Conley scored a full 6 points above his average and was one of the most sure-handed point guards in the league (3.5 assists-turnover ratio was tied for best in the league among starting point guards). Injury prone: while he was hurt in 2018, it was the only time in his career he played less than 53 games, and he’s played in 70 or more games in 7 of his 12 seasons (last year included).
For reference, the average NBA player played in roughly 56 games last season, a feat accomplished by Conley every year of his career, except for two. The main hurdle in acquiring Conley is that many other teams will be seeking his services as well. For the teams with less cap space than Indiana (Boston and Utah for example), he’ll be the more practical option.
Some might be thinking now: “wait, Chris Paul’s available too! There’s a second option!” And if this was 2014 Chris Paul, or even 2016 Chris Paul then, yes, a capital idea, borrow Doc Brown’s Delorean and go for it.
Unfortunately, the trade target is the 2019 version who just authored either his worst or second worse season of his esteemed 14-year career. He is entering his age-34 season, with $124.1M owed to him over the next three seasons. If you think Mike Conley is overpaid, too old and injury-prone (which I understand, but respectfully disagree), but think Paul is a fantastic option then you are delusional.
Two intriguing prospects will certainly be available at 18. The first is Virginia’s Ty Jerome. He’s a combo guard in the mold of Golden State’s Shaun Livingston or the Clippers’ Landry Shamet. Jerome can play both on and off the ball, offering the offense flexibility.
He’s long for a point guard, which he uses to his advantage, and he’s clever with his positioning allowed him to slink through the lane.

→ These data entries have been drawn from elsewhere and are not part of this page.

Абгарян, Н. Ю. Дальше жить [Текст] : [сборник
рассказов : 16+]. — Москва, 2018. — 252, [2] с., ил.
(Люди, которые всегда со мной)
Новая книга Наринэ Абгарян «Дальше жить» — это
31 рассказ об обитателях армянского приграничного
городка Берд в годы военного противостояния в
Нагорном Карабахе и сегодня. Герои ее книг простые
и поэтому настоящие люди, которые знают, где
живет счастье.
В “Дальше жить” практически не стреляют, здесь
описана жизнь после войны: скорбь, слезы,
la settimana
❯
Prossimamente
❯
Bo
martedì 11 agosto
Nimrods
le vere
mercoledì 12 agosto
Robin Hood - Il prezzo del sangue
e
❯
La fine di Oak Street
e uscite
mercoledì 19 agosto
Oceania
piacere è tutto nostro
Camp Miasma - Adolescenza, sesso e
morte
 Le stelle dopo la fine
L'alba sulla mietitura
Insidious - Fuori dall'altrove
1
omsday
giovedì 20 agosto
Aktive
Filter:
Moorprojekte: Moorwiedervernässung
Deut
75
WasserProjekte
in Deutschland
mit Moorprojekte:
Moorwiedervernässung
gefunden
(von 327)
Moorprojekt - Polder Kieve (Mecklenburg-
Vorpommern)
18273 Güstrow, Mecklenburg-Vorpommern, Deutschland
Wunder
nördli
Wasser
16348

Defensively he’s solid and would adjust well to Indiana’s system and culture.
The other option probably needs no introduction: Carsen Edwards of Purdue. What Edwards would bring is not defensive prowess, but rather aggressive and confident offense. He’s similar to a more stout, less lanky Lou Williams, bring him off the bench and let him go.
Now, that style does not exactly mesh with the Pacers modus operandi but, on the other hand, if you’re looking for someone who can create his own shot there are few players in this draft with a more illustrated ability to do that than Edwards.
Others to consider: Second round: St. John’s scorer Shamorie Ponds, Auburn sergeant Jared Harper and the lanky Jaylen Hands from UCLA.